→ **What to do**
Collect every line in the records below that contains the word "runtime".

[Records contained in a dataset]
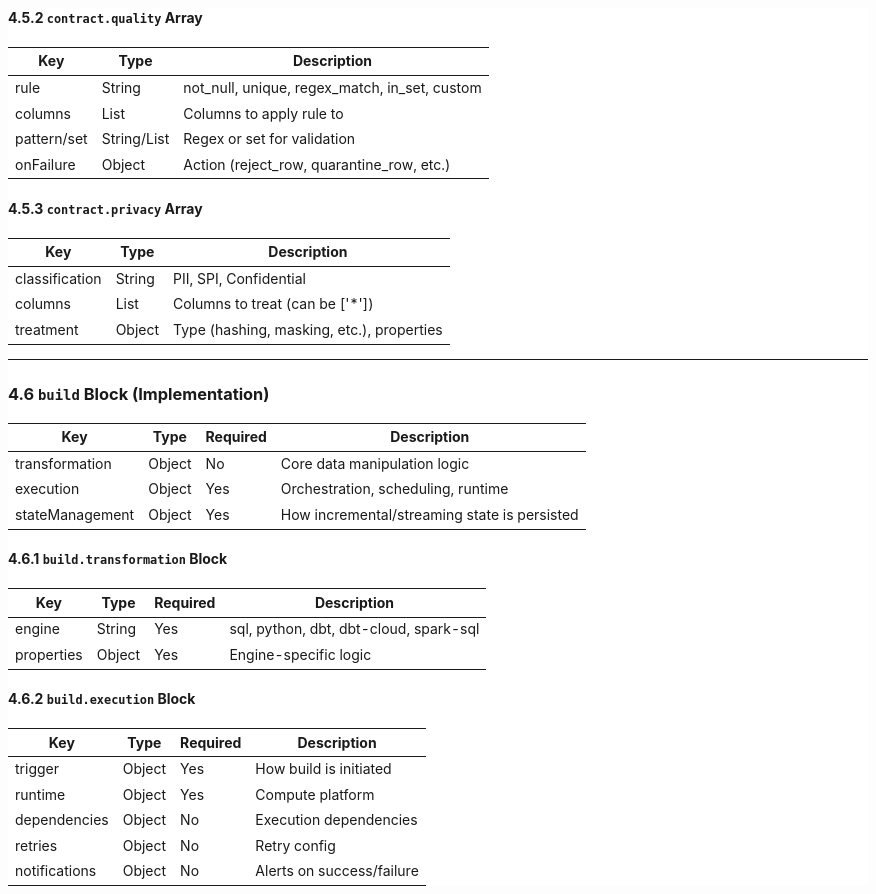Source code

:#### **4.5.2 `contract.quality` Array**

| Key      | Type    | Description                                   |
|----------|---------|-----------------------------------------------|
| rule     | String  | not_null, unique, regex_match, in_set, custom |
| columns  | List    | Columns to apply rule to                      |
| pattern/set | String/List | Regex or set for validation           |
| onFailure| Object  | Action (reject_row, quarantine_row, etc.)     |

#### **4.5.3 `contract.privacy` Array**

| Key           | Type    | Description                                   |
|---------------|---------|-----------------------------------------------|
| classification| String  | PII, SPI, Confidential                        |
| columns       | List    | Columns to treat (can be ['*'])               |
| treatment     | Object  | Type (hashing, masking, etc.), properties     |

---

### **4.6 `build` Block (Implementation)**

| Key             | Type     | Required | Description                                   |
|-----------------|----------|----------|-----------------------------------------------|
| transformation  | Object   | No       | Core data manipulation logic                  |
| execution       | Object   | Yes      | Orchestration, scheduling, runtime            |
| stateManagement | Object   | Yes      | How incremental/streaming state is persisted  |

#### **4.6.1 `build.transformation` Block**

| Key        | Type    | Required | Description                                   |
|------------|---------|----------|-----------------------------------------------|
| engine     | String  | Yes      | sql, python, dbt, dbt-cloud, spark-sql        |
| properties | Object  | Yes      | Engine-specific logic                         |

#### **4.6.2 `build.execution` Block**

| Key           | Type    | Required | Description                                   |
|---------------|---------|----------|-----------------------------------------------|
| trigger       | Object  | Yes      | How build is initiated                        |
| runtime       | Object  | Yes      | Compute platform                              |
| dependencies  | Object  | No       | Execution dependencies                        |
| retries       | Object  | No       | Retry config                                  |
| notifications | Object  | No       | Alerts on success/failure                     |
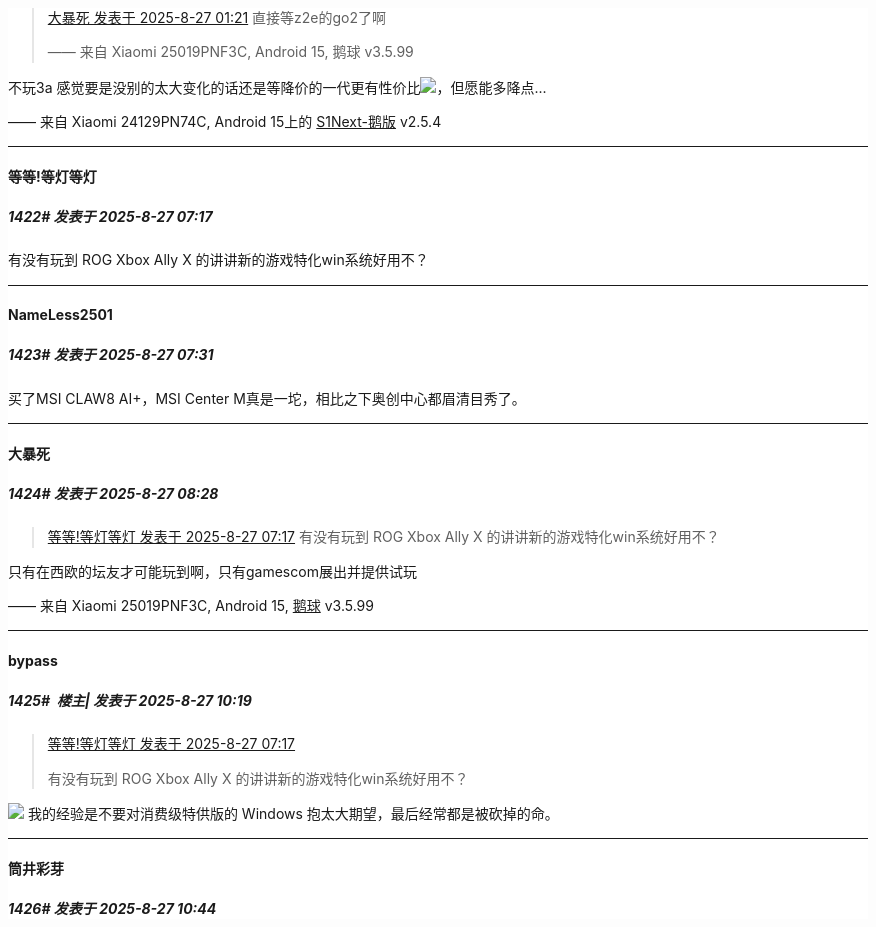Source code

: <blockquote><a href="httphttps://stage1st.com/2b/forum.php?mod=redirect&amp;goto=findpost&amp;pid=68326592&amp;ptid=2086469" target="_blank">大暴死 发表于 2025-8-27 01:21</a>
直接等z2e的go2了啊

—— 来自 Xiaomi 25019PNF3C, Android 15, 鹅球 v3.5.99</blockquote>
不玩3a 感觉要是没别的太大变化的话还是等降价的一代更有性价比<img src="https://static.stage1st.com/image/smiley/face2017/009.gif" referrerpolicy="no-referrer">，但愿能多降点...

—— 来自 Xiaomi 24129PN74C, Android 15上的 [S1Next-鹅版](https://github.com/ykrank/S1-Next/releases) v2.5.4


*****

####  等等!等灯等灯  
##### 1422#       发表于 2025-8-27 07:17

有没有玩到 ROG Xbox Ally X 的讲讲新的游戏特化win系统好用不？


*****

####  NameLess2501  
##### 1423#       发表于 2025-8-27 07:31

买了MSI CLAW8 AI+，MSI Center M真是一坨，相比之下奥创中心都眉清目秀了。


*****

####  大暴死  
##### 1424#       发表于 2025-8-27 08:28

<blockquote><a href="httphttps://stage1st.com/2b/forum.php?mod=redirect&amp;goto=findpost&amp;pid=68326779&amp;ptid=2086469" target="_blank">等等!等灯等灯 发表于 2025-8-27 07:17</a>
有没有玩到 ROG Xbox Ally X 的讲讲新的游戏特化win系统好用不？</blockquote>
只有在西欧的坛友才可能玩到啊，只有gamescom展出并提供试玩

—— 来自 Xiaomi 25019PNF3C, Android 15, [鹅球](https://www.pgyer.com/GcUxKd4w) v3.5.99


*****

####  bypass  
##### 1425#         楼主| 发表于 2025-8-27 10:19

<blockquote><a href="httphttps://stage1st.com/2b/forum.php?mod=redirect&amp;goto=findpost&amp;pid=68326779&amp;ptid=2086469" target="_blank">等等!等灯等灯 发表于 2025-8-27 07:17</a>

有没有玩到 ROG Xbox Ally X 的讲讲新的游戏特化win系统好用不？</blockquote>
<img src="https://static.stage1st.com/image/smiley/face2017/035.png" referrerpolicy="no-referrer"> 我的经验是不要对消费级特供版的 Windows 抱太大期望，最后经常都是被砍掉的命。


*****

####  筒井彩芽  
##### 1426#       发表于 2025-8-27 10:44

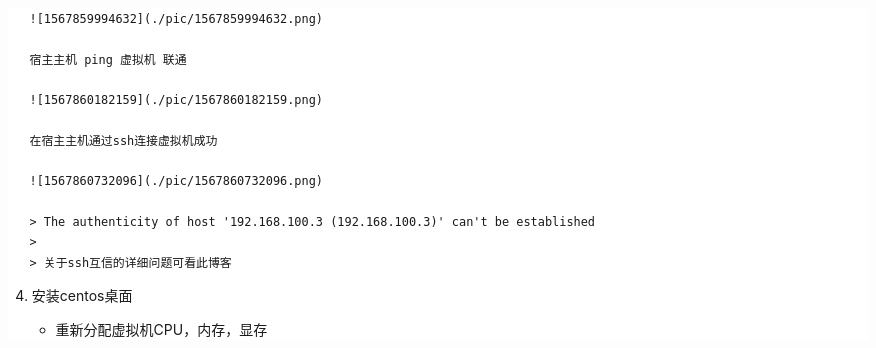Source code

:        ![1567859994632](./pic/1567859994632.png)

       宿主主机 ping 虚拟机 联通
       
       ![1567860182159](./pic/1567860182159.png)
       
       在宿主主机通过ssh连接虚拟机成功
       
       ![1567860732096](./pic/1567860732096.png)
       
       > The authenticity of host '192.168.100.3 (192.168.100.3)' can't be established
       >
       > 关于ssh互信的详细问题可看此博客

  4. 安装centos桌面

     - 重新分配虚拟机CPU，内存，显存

→ **Response below**
| execution       | Object   | Yes      | Orchestration, scheduling, runtime            |
| runtime       | Object  | Yes      | Compute platform                              |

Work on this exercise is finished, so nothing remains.